====== Extrait de page ======
Et la quatrième force, la force nucléaire forte, nichée au coeur des atomes et qui s’exprime dans la fusion, responsable avec la gravité, de la fabrication des étoiles.

Mais cette gravité, bien qu’étant très faible par rapport aux trois autres, règne en maitresse sur l’univers.

Encore une fois on a l’impression qu’on comprend tout, il est vrai que l’on a beaucoup progressé dans la quête du  Comment, encore n’ai-je pas abordé la mécanique quantique qui se comporte bizarrement dans l’infiniment petit!

Je vais essayer de vous donner deux exemples qui nous semblent incompréhensibles.

A vouloir trancher sur la constitution de la lumière, onde ou particule?

Il s’agit en premier de l’expérience des Fentes de Young (1773-1829) .
======
→ **Consigne a**: Réécrivez la partie des données qui s'ouvre sur la ligne contenant « Read against the x-axis, roughly » et se ferme à la fin des données, en remplaçant « approximately » par « about » sans rien modifier d'autre. Omettez les images.
====== Données de départ ======
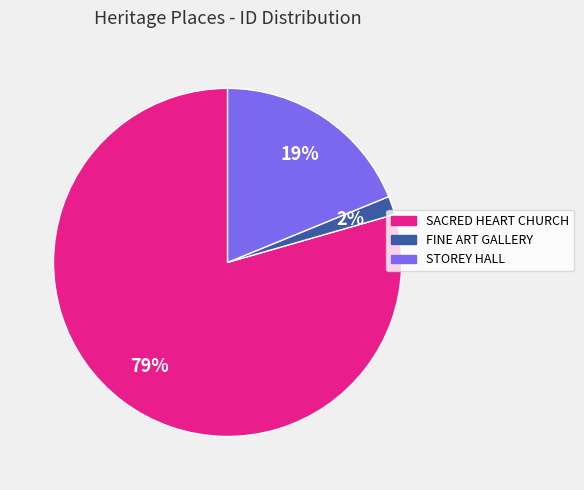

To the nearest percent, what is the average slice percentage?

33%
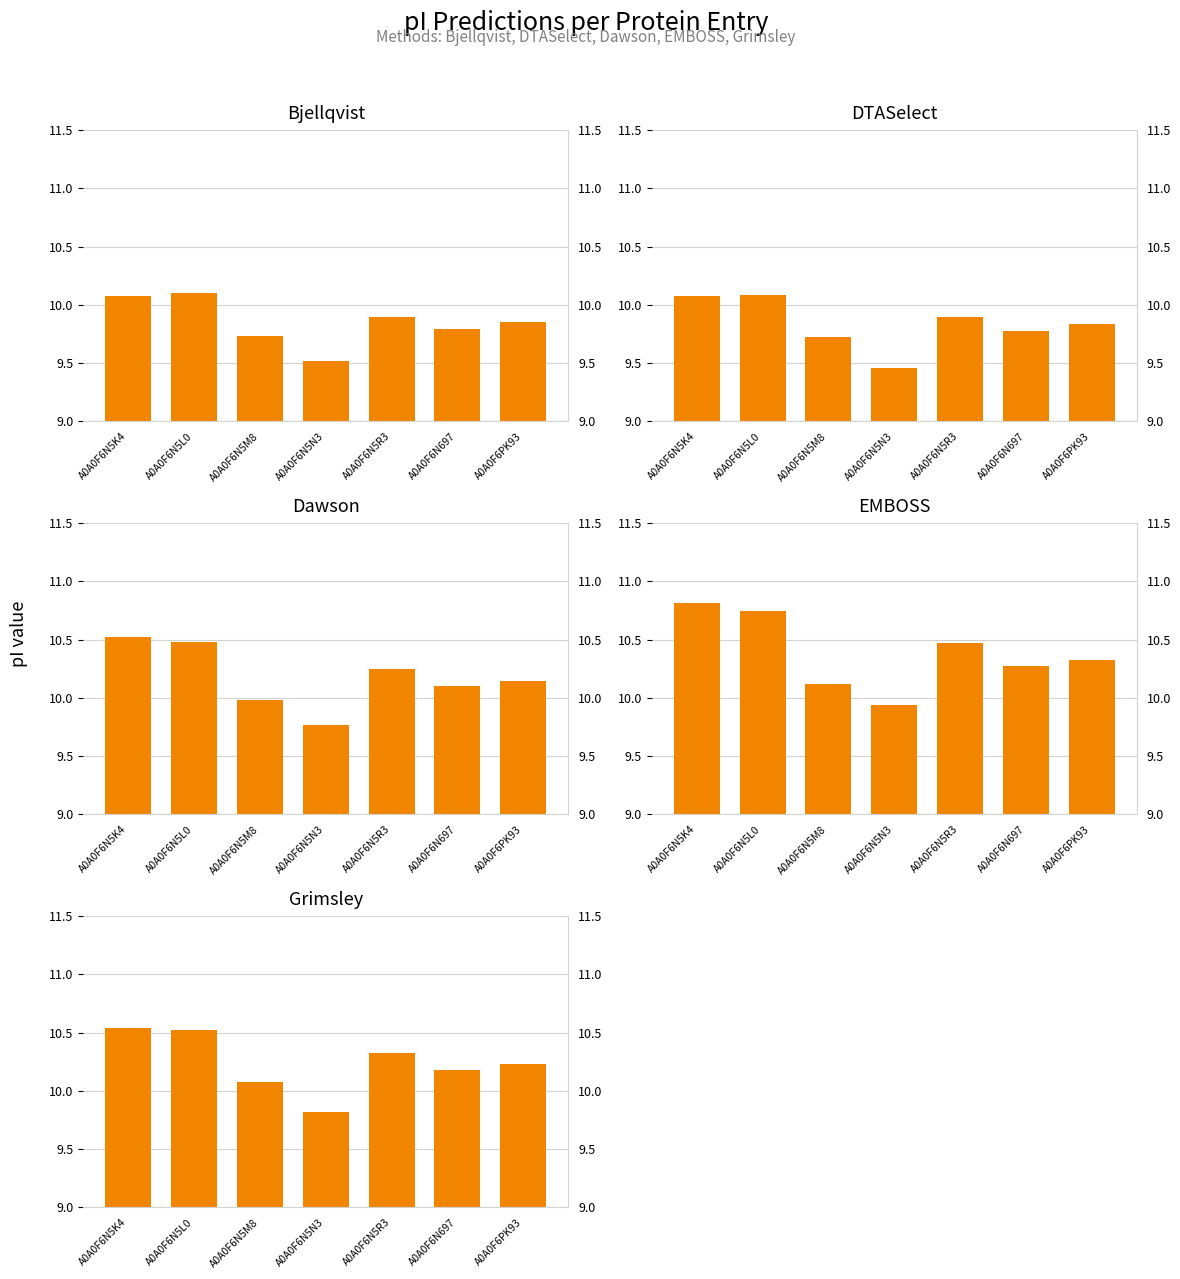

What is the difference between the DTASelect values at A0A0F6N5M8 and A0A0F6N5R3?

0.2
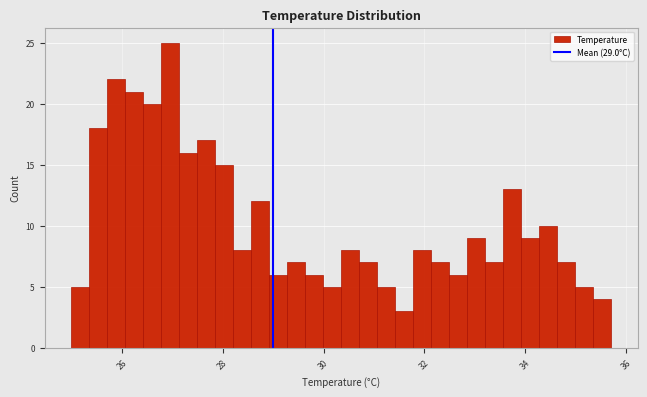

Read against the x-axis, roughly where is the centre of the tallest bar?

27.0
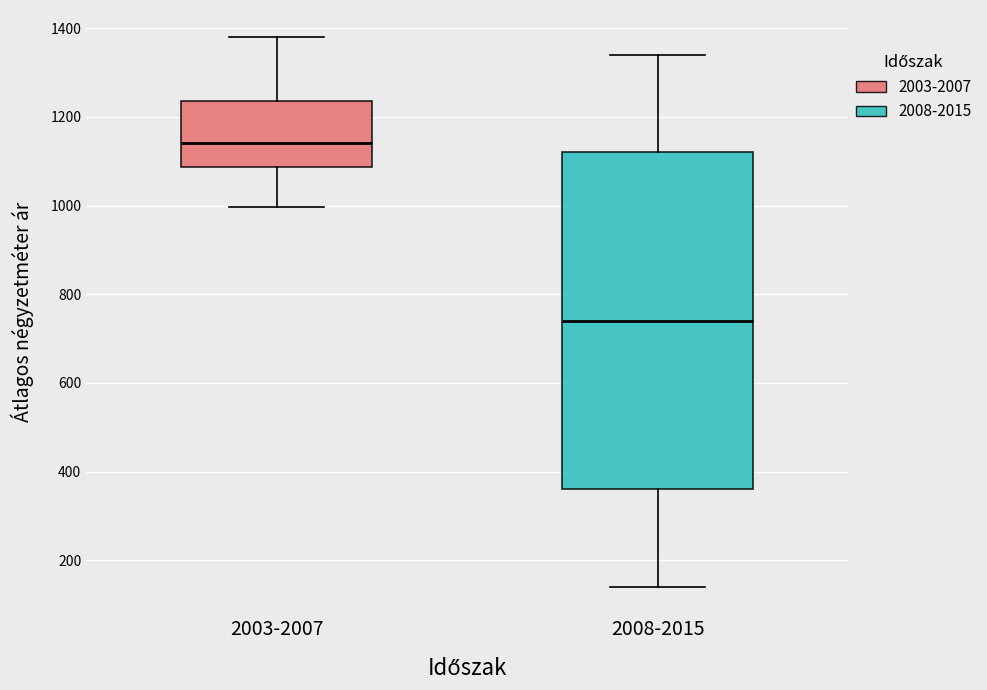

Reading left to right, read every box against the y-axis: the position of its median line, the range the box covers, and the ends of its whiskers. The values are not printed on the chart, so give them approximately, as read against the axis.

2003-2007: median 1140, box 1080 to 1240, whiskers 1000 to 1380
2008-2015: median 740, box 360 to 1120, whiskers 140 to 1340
======
→ **Consigne b**: Selon l'extrait, avec quelle autre force la force nucléaire forte est-elle responsable de la fabrication des étoiles ?

→ **Corrigé a**:
Read against the x-axis, roughly where is the centre of the tallest bar?

27.0

Reading left to right, read every box against the y-axis: the position of its median line, the range the box covers, and the ends of its whiskers. The values are not printed on the chart, so give them about, as read against the axis.

2003-2007: median 1140, box 1080 to 1240, whiskers 1000 to 1380
2008-2015: median 740, box 360 to 1120, whiskers 140 to 1340

→ **Corrigé b**: Avec la gravité.